Intel hit the high end of its own expectations for first-quarter revenue on strong sales of mobile processors, the company said on Tuesday.

Revenue for the period ending April 2 was US$9.4 billion (NZ$13 billion), up 17% from last year's first-quarter revenue of US$8.1 billion and ahead of the target that Intel set for itself during its mid-quarter update. In March, the Santa Clara, California, company predicted it would take in between US$9.2 billion and US$9.4 billion during the quarter, and analysts polled by Thomson First Call settled on the midpoint of that range, US$9.3 billion, when assembling their estimates.

Net income was US$2.2 billion, up 25% from last year's first-quarter net income of US$1.7 billion.

While growth in overall processor shipments was flat during the quarter, as compared to the fourth quarter, mobile processor shipments set a record, Intel says. In January the company launched Sonoma, the second generation of its Centrino notebook technology, and promised to quickly shift its manufacturing resources to the new mobile chips and chipsets.

The strong demand for notebook processors was felt especially in Europe and Asia–Pacific, notably China and India, said Paul Otellini, president and chief operating officer at Intel, on a conference call following Intel's results.

However, the supply of notebook components remained tight throughout the quarter, says Andy Bryant, Intel's chief financial officer. Intel had reduced production in the middle of last year in order to burn off excess inventory accumulated during the first half of 2004, but demand was stronger than expected in the fourth quarter and Intel was forced to catch up, leading to supply problems earlier in the first quarter.

The situation improved toward the end of the quarter, but not as much as Intel would have liked, Bryant says.

For the most part, Intel's outlook on the current state of the IT industry was far rosier than the one advanced by other tech heavyweights, Sun and IBM, last week. Sun continues to struggle as it reinvents the company with servers based on Intel rival Advanced Micro Devices' chips, and problems within IBM's services business led to an earnings miss at that company.

From Intel's point of view, demand for its products is healthy and real, Bryant says. Last year, Intel noted solid growth in demand, but the company had been concerned about growing inventories at its PC and server customers. That concern has now abated as Intel's customers are building its chips right into PCs and servers that are being shipped right away, he says.

Some analysts have been concerned about the slowing growth of the PC market over the remainder of 2005, but Intel is currently expecting a normal uptick in demand during the second half of the year, Bryant says. "This is business as usual in a pretty good environment," he says.

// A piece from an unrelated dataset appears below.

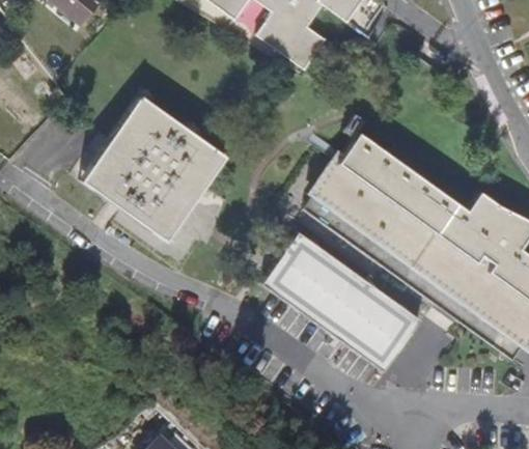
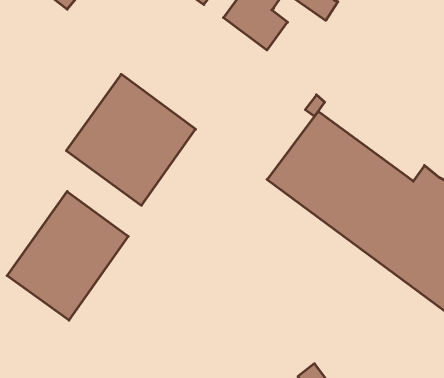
building: none -> [7,191,128,320]
building: [260,230,421,372] -> none

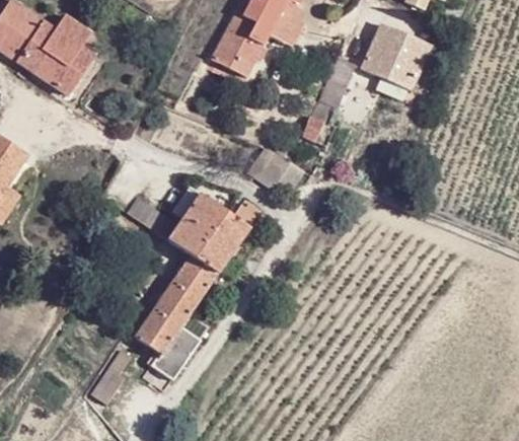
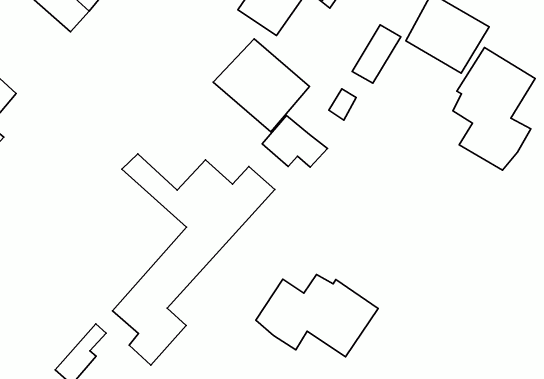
building: none -> [453,47,535,170]
building: none -> [213,39,310,132]
building: none -> [256,274,378,357]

For the second quarter, Intel expects revenue to fall between US$8.6 billion and US$9.2 billion. The second quarter of the calendar year is generally the worst quarter for chip and PC companies, and the first quarter is also considered a seasonally slow quarter.

Capital spending will be higher than Intel's previous estimates as the company rolls out new chip manufacturing equipment for its 65 nanometer processing technology, Bryant says. Intel will begin shipping 65nm chips to its customers by the end of the year, and has been pleased with the early results from the transition to the new manufacturing technology, he says.

This is the first quarter that Intel has reported financial results under its new operating structure, which divided the company into groups such as the Digital Enterprise Group and the Mobility Group. Intel will break out the revenue and profits or losses from those two groups in its 10-Q quarterly filing with the US Securities and Exchange Commission in a few weeks, as well as in subsequent earnings releases, Bryant says.